Tuesday, August 01, 2006

How do we fight?

One of the more pressing questions in the ongoing war against Islamofascism is, how do we fight these people?

It's not just an academic question. The opponents of classical liberal civilization have become adept at using the West's principles against us. The Geneva Conventions, for instance, were originally designed to protect both civilian populations and members of lawful armies from mistreatment. Terrorists from Lebanon to Somalia to Afghanistan, with no small amount of help from jurists and journalists in the West, have learned to turn those principles on their heads, regularly using civilian populations as shields from attack, only to turn and claim "atrocity" when attacks are carried out against terrorists hiding amist civilians. They have also used the West's legal systems as defenses, claiming rights to which they are not entitled under the letters of prior treaties, but accepting no responsibility for their own barbaric treatment of captured Western soldiers or civilians.

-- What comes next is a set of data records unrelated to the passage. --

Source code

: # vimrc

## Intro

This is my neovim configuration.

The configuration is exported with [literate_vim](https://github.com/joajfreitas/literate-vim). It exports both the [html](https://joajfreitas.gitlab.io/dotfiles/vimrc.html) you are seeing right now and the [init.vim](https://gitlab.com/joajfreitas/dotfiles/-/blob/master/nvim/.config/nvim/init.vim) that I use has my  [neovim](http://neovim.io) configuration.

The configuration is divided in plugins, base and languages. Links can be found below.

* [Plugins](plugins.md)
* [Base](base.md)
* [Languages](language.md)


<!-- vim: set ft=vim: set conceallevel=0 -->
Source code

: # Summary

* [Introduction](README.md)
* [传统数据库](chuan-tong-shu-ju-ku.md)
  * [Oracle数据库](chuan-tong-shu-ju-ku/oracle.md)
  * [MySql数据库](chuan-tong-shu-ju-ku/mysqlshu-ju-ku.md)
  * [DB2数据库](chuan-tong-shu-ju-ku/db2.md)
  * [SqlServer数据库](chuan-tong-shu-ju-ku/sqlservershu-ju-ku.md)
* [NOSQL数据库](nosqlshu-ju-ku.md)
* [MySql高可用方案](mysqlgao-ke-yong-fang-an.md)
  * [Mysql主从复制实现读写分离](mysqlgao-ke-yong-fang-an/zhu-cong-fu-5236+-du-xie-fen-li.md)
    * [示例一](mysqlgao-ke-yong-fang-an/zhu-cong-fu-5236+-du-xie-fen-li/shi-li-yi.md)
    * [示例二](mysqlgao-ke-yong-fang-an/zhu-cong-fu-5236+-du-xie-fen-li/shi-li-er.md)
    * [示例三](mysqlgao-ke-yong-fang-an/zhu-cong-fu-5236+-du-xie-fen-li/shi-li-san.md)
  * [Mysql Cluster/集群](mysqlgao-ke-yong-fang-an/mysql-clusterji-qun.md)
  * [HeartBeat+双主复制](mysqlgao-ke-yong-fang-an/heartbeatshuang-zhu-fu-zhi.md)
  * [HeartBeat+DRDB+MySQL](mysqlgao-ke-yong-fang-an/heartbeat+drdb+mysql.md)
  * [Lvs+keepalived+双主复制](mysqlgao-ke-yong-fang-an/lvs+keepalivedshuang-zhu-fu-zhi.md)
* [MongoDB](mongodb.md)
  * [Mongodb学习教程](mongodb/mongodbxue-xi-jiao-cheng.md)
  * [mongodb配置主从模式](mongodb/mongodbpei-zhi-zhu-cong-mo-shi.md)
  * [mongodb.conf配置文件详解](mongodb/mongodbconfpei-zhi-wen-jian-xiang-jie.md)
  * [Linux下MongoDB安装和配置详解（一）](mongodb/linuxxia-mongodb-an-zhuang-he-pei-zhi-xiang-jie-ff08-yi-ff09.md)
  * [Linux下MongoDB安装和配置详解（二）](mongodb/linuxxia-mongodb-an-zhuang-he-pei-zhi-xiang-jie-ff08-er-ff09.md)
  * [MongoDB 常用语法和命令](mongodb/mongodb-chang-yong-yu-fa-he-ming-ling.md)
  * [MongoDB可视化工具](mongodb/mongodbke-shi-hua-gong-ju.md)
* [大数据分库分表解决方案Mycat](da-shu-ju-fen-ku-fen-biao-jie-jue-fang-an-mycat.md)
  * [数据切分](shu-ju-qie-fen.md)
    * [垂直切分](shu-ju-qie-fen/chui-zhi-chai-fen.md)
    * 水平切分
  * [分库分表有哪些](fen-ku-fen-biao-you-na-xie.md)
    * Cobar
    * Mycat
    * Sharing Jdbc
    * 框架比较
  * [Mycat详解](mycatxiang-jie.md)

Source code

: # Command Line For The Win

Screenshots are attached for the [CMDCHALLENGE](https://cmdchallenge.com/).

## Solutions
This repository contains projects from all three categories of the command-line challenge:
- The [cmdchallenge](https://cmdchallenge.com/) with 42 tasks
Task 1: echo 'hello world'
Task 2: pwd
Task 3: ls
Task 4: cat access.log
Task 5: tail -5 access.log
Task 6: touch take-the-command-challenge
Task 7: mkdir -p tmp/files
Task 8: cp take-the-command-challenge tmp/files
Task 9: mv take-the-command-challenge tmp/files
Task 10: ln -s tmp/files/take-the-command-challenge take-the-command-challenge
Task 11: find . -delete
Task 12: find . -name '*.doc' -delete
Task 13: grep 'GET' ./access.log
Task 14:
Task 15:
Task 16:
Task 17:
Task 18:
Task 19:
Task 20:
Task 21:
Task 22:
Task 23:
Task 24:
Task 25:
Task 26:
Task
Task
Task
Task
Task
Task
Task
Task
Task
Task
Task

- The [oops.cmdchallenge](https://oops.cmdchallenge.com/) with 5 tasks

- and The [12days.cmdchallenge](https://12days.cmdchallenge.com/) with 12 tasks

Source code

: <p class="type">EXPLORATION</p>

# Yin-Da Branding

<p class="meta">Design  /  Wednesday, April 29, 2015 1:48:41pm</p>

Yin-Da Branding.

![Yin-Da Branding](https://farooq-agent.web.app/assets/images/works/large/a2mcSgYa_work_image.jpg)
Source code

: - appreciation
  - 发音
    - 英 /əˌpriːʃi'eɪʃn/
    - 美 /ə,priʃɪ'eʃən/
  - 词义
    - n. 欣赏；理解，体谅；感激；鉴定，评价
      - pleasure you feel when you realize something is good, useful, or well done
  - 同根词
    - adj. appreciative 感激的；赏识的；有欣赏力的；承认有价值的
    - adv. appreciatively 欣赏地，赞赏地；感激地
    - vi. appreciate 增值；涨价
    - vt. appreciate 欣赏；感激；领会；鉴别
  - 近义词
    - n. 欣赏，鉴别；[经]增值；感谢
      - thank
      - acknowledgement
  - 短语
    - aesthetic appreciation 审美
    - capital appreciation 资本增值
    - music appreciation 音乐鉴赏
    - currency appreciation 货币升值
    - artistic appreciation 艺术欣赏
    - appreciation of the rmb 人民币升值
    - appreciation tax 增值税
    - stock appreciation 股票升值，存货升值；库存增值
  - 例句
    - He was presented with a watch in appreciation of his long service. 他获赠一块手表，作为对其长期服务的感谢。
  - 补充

These conditions are not likely to change. Gunmen in Mogadishu learned early that Americans do not attack women and children; they quite literally hid behind civilian women while shooting at US troops as a result. What then can the response be from the civilized world?

For the Israelis, when Hezbollah intentionally locates its forces within civilian neighborhoods and next to technically neutral "UN peacekeepers," the answer is to attack anyway, albeit after sending warnings to the civilian population to flee (imagine for a moment the leadership of al Queda or Hezbollah even contemplating taking the same measures). In a world without many easy answers, their decision is understandable, if still terrible.

The question still remains for us: how do we fight? We don't want to stoop to the enemy's barbarism, but it's even less palatable to consider acquiescing to that very same barbarism. They must be defeated, but how, and at what cost, both to us or to innocents in between?

In the end, I'm afraid the answer is still the terrible one: unwillingly harming innocents in the crossfire is still preferrable to surrender--especially when surrender means subjugation at best and annihilation at worst. It's an awful, awful choice, but it's one we're going to have to make many times over during the harsh years of the Long War.